Cette «baguette», Sharp la fabriqua au moyen d'un jeune arbre de la comète de Tuttle; elle ne mesurait pas moins de vingt centimètres de diamètre et de dix mètres de long... À son extrémité, au moyen d'un crochet de fer, fut suspendu l'anneau du parachute.
À l'une des extrémités du polyèdre qui constituait tout le domaine du voyageur, se dressait le squelette grêle et dépouillé d'un autre arbre desséché par la chaleur solaire et brûlé par les froids de l'espace.

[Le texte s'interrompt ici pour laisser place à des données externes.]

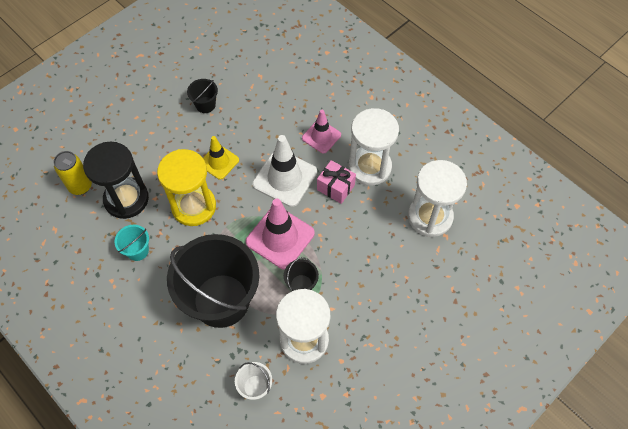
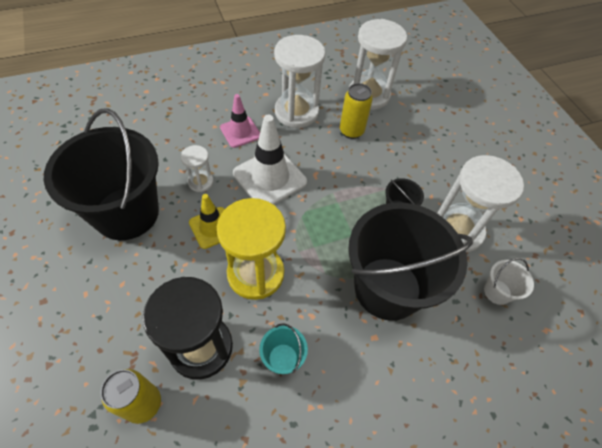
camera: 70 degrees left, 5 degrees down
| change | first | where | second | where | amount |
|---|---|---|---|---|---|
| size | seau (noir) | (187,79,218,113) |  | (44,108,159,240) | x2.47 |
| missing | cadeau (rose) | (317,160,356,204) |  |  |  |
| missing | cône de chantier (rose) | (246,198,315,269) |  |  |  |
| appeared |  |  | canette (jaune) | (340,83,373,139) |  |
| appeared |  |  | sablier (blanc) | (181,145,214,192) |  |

Ce fut le tronc de cet arbre, droit comme un mât, que Sharp utilisa en guise de guide et de support pour sa gigantesque fusée: il lui suffit pour cela d'enfoncer dans le bout du tronc une tige de fer à laquelle il fixa sa fusée, dont il fit se dérouler la mèche jusqu'au sol; il devait suffire d'une étincelle pour que cette mèche, s'enflammant, portât la combustion presque instantanément au centre du mélange fusant, dont était bourrée la cartouche.
Ces choses si simples en apparence, et que nous avons mis seulement quelques lignes à décrire, Fédor Sharp employa près de deux mois à les accomplir; outre que l'expérience lui manquait, qu'il était fort maladroit de ses doigts, il ne possédait aucun des outils nécessaires à une fabrication aussi spéciale, et il ne procédait que par tâtonnements; aussi, lorsque le parachute se trouva gréé et mis en place, ne put-il s'empêcher de pousser un soupir de profond soulagement.
Il était véritablement exténué, n'étant habitué à aucun travail manuel, sans compter qu'il n'usait de son respirole qu'avec la plus grande parcimonie et ne mangeait qu'à la dernière extrémité.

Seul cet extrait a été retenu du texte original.